The girl and the boy looked at each other.
"Do you know of a mirror that grants wishes?" the girl cried back at them. Her voice was like a drop of clear water, undulating in the wind.
The guards were silent.
"Who told you of such a thing?" one of them cried.
The boy tensed. The girl stepped forward to shout back up towards them, but the boy tugged at her sleeve and shook his head. He heard the discordant notes - they were off tune.
"Shall we leave?" the girl said to him. The ground beneath them glowed a warm gold, and her soul coiled gently around them in shifting hues of coral and red-violet.
The boy slid his palm over hers.
The girl looked at him in alarm, her soul darkening to a deep wine. Something was wrong.

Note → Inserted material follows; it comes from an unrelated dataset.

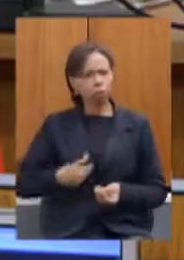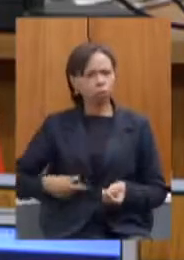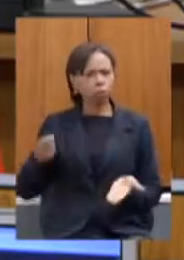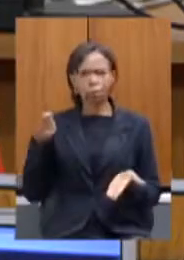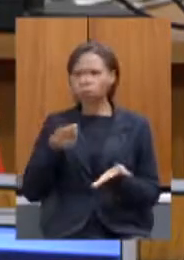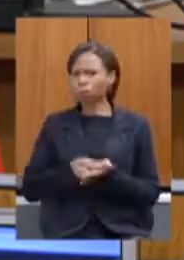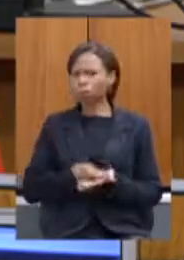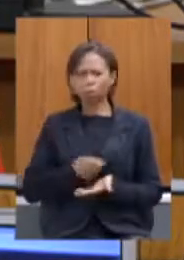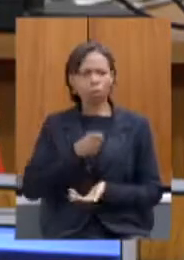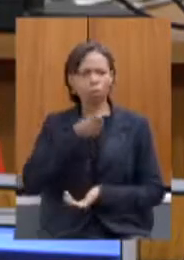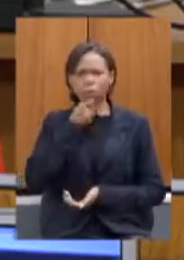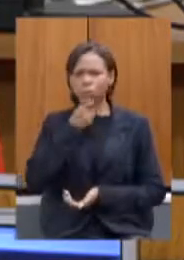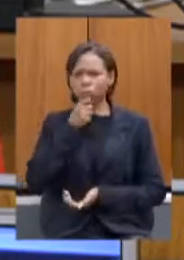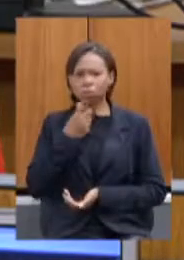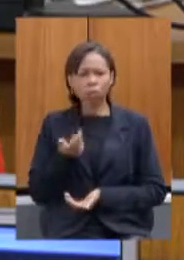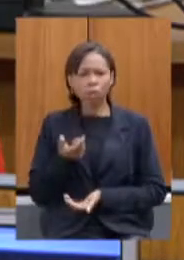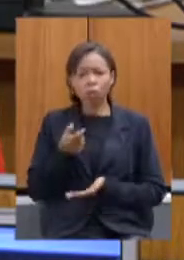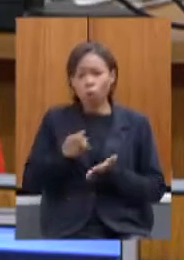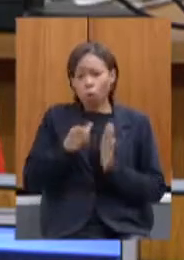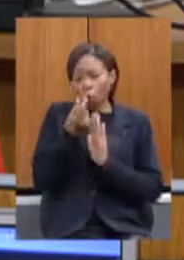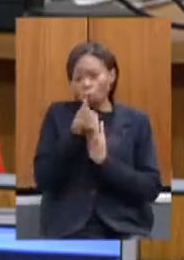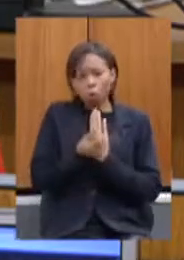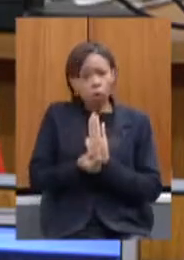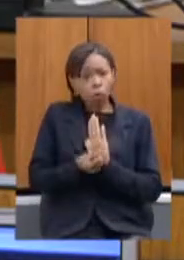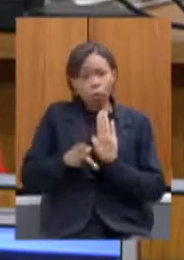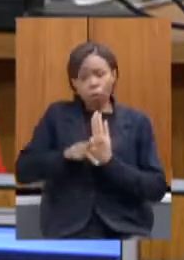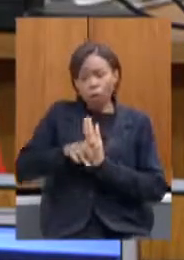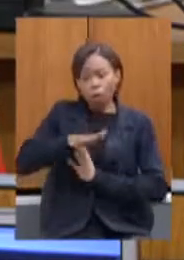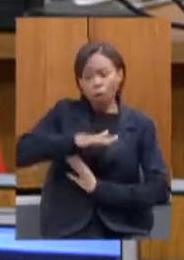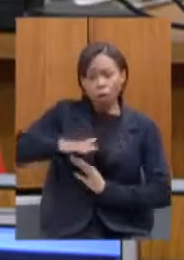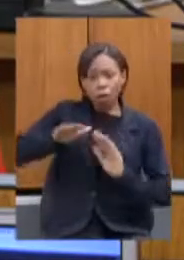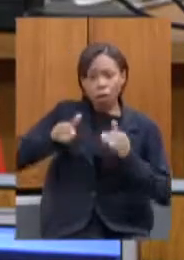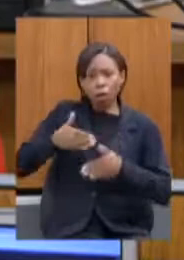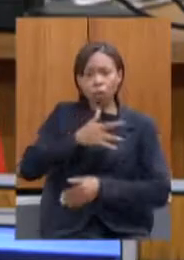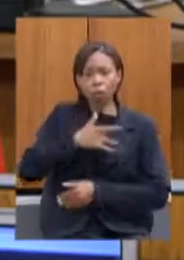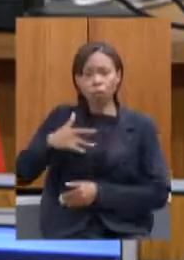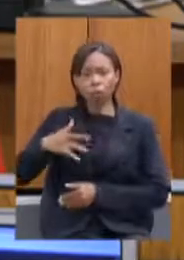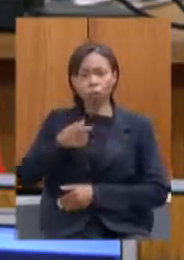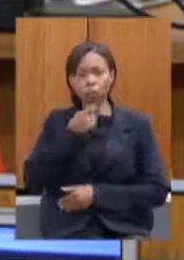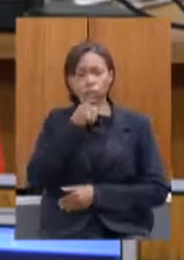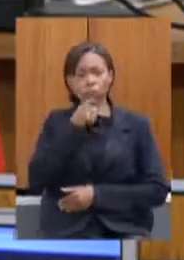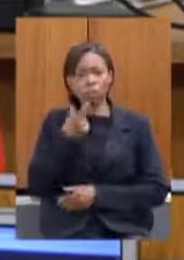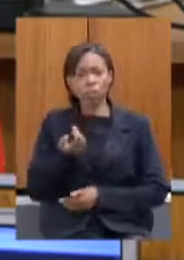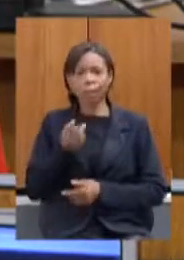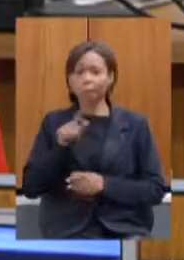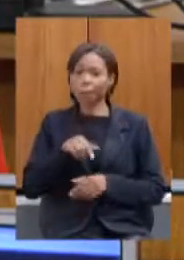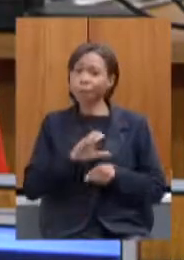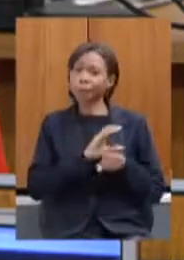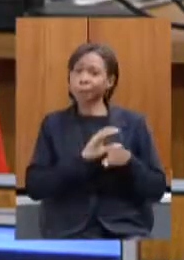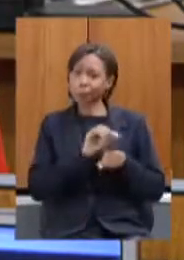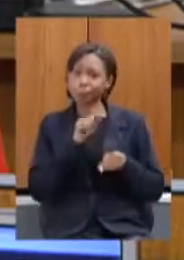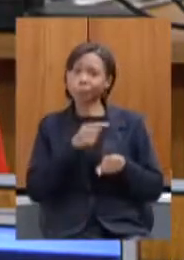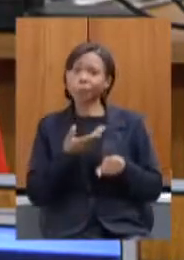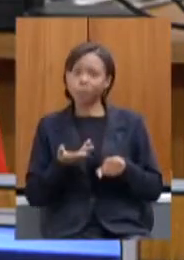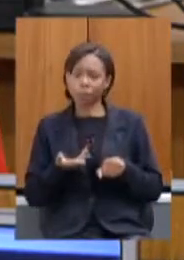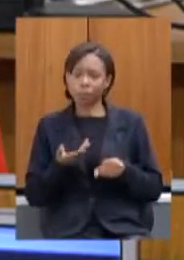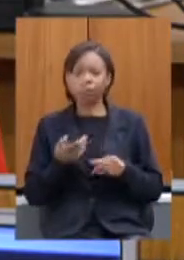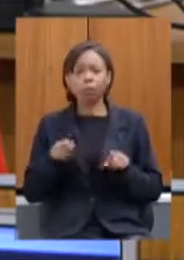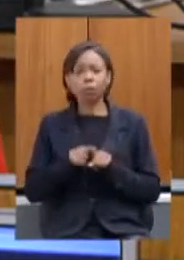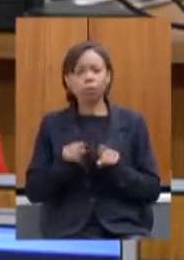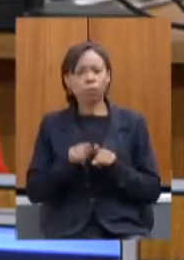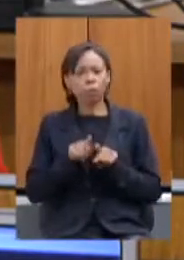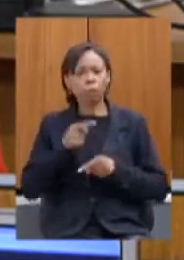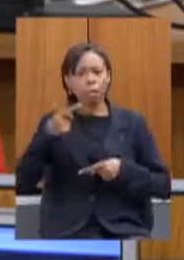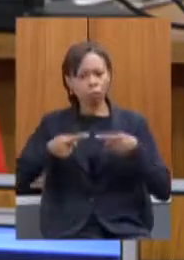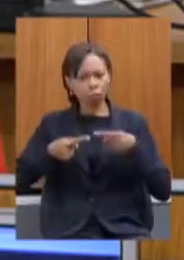o próprio orçamento da saúde que é uma previsão constitucional da mesma forma ainda no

For the first time in a long time the ground beneath them bubbled, and the dust began rising up around them, like a shield. But before the particles could complete their path, the metal gates in front of them began to rise, and a small figure stepped out. The child had soft, black hair and wore an oversized tunic. The child smiled at the girl, touched his palm to his head, and extended his palm away again.
The girl realized that the child could not speak.
"You - " said the boy.
Back when the boy was still young, the sounds in his world had so overwhelmed him that he could not distinguish "real" sounds from the sounds he heard, and so never learned to communicate, because he never realized that people were communicating to him. He lived in a world of sound, inundated by the constant whirl of noise, and knew only that the sounds around him changed depending on how he acted, and where he went. It wasn't until one day, when the music near him actively changed, that somehow a part of the song made sense to him in a way it had never done before.
"They are speaking to you, you know," whispered the music.
The boy wanted to speak back, to ask "who are you?", but he did not know how to change the music as it had done. And for the first time he realized he was lonely.
"Listen," murmured the music. "Hear the words."
The boy listened.
In time, he learned how to speak.
"You know him?" said the girl.
The mute child smiled at them, placed his right palm over his chest, and moved it in a circular motion. Then he pointed at them, pointed at himself, and cupped one hand, slipping his other hand into it.
"He says please come inside," said the boy, and as he turned the girl caught a glimpse of his pupils beneath his lashes, milky white and unseeing.